Separate classes?

Every once in awhile I hear someone make the suggestion, usually casually, lightheartedly - 'leaders and followers should have separate classes.' At first I thought, how crazy would that be? How would we learn to connect - to walk? But as I continue to take lessons, and classes, and workshops - the difference in goals and methods is becoming more and more apparent between followers and leaders.

As a follower, I want to learn technique - strength, balance, connection, musicality. After all, what good is learning more patterns if I can't follow the lead. The majority (though certainly not all) of the leaders want more patterns, more steps, more variety and vocabulary to build their choreography. Of course they also want to focus on musicality - at least there's one thing we have in common.

It reminds me of my ballroom classes - what few I had, anyway. We all learned the patterns together - men on one side of the room, women on the other. We danced steps back and forth to each other from across that space - over and over and over. Then, when we finally got together, we simply did the pattern, roughly in time with the music, not really connected at all. We all had the pattern memorized, so why should they lead or I follow it?

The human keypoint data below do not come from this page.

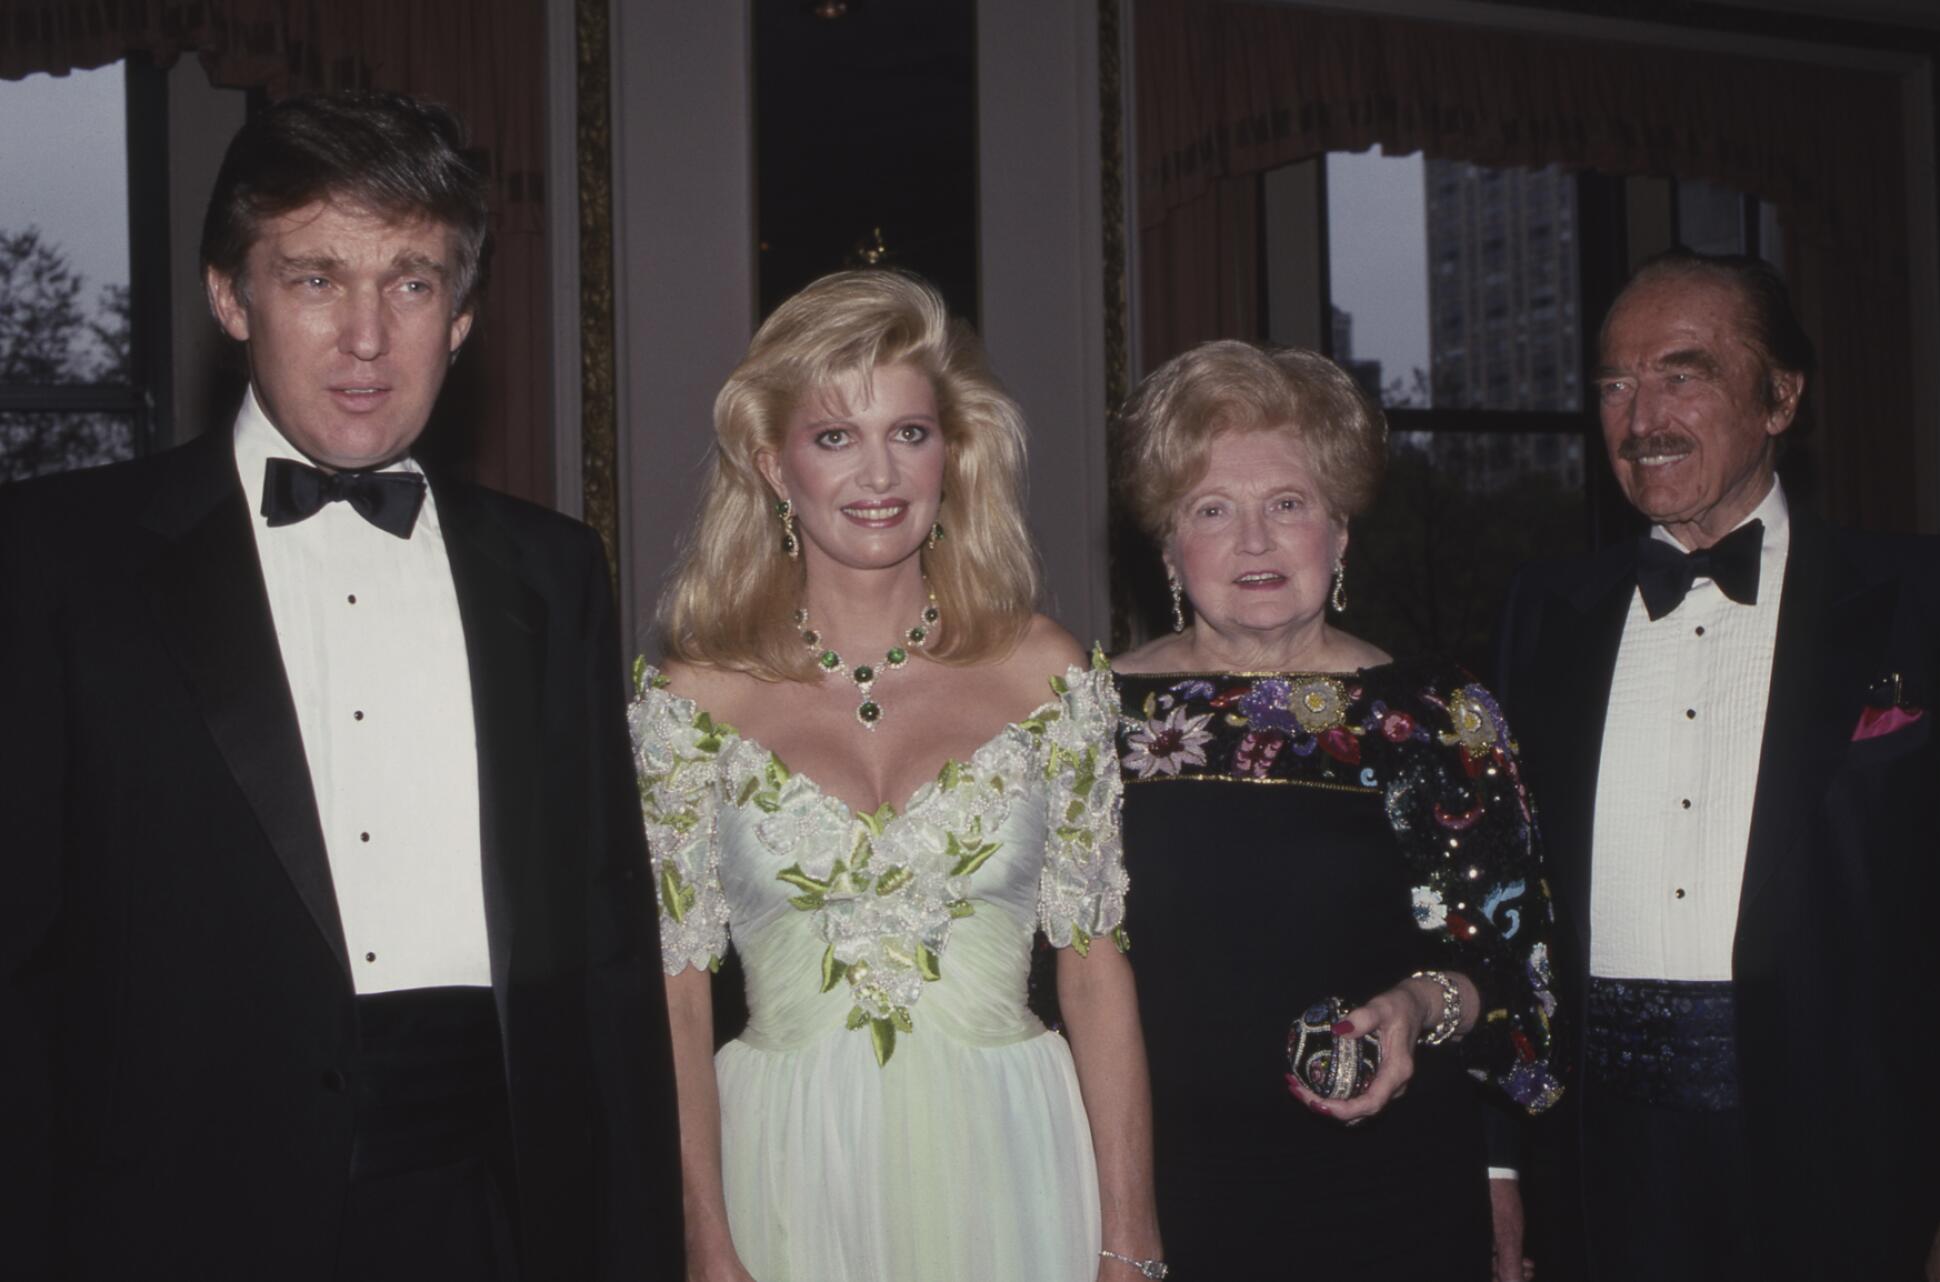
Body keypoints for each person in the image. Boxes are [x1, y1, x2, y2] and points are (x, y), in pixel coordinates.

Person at [0, 93, 680, 1280]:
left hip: (494, 1214)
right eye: (315, 278)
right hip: (175, 1217)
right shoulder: (61, 560)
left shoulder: (553, 571)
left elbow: (608, 959)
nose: (367, 337)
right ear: (230, 296)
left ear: (461, 317)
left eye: (410, 283)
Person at [629, 269, 1161, 1282]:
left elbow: (1094, 967)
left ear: (951, 454)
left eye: (908, 433)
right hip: (781, 1163)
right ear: (772, 463)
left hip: (1014, 1159)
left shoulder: (1049, 673)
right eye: (834, 436)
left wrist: (1129, 1236)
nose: (879, 475)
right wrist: (702, 1236)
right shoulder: (692, 699)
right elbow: (674, 993)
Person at [1494, 249, 1940, 1282]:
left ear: (1778, 398)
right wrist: (1504, 1174)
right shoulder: (1542, 611)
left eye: (1681, 373)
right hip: (1598, 1161)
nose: (1639, 418)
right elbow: (1506, 911)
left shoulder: (1928, 596)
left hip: (1850, 1158)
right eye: (1613, 384)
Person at [1109, 340, 1561, 1280]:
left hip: (1382, 1194)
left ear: (1341, 531)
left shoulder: (1437, 717)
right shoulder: (1085, 721)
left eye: (1287, 504)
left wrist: (1416, 1006)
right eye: (1212, 510)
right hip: (1143, 1195)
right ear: (1167, 545)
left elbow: (1515, 975)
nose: (1255, 541)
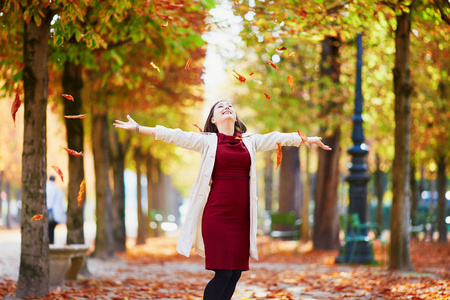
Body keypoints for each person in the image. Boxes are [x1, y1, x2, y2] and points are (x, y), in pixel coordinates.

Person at [113, 100, 331, 300]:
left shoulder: (251, 142)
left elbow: (277, 138)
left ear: (235, 117)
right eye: (220, 107)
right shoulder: (207, 141)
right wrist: (140, 128)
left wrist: (306, 139)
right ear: (213, 119)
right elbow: (175, 134)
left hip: (241, 219)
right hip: (217, 215)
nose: (227, 107)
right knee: (223, 272)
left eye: (230, 106)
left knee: (235, 273)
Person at [46, 175, 66, 244]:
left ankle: (47, 243)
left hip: (46, 212)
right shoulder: (58, 190)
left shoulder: (45, 188)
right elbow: (61, 204)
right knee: (51, 230)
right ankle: (51, 243)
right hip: (55, 214)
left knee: (46, 229)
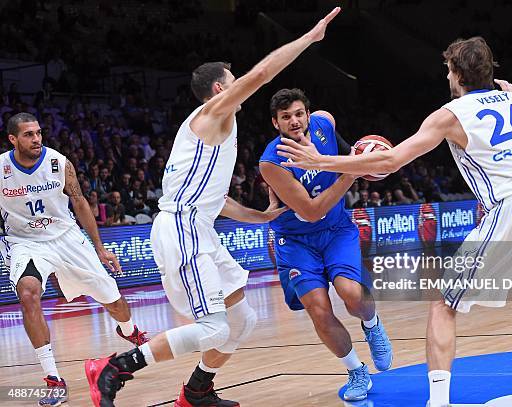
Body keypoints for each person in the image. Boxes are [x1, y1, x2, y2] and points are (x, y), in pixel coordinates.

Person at [276, 36, 512, 407]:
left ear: (455, 74)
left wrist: (320, 161)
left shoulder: (451, 114)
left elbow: (390, 162)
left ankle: (438, 402)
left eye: (448, 70)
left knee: (443, 304)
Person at [85, 7, 341, 407]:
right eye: (233, 78)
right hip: (181, 231)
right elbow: (262, 75)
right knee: (215, 329)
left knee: (243, 320)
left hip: (199, 227)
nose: (240, 82)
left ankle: (197, 391)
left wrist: (258, 217)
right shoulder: (213, 113)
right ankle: (115, 367)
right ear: (221, 90)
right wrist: (309, 38)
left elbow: (216, 199)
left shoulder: (219, 128)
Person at [0, 113, 149, 407]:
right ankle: (53, 379)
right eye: (29, 135)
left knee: (115, 301)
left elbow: (79, 201)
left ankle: (129, 331)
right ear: (13, 139)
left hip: (67, 236)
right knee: (28, 295)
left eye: (39, 133)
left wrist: (99, 247)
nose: (37, 139)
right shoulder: (0, 168)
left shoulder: (58, 162)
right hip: (25, 242)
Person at [259, 88, 393, 401]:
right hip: (296, 240)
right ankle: (356, 370)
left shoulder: (325, 123)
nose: (294, 121)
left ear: (308, 113)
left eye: (298, 114)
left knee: (351, 294)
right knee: (319, 311)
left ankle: (372, 325)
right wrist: (351, 172)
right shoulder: (272, 162)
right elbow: (310, 210)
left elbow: (351, 156)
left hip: (335, 230)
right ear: (275, 124)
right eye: (286, 117)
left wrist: (367, 163)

Sometimes I think it would be better not to know what's coming. It's essential to know the things that are possible - for instance what can be done on one side of the embrace, can also usually be done on the other side. We, as followers, need to know the vocabulary that's possible, what the lead feels like, the different ways we may respond to the lead. But at a certain point, I just want to focus on following well. If I'm concentrating on learning my side of a step - am I learning to follow - or learning to parrot?

3 comments:

Unknown said...

Polly wanna Tango?

You'd be learning to parrot. A teacher once told me that dancing Tango is the giving and receiving of signals between two listening parties.

Patterns have the potential to harm the brain's natural ability to respond to changes in music and movement.

Polly don't want that ;)

msHedgehog said...

My approach has been to mostly not quite listen in class. You always have two or three things you're personally working on to improve your dance, and you work on those regardless of the class content. You ignore all of the stuff that's about the pattern, but you tune in to the bits about technique, and if anything interesting comes up you put aside what you were working on and work on the new thing, and add it to your list for later. Then you treat the class as a practice session, rotate as much as possible, and follow whatever actually gets led. And also: don't talk. Never try to fix other people's problems - always say you're not-sure-let's-try-it-again, then flag down the teacher and ask. A bonus is that all this makes you a really popular follower in class with the leaders who genuinely want to be good, which helps for the social dancing.

Maybe not the ideal answer but it kind of works.

Mari said...

msHedgehog - What fantastic advice. I'm going to forward that along actually, as this subject comes up a lot when I talk with other followers. We talked about getting a sort of selective amnesia during (and after) classes. I imagine you must have quite a queue waiting to dance with you! :)

Pete - you're so right - Polly don't want that lol.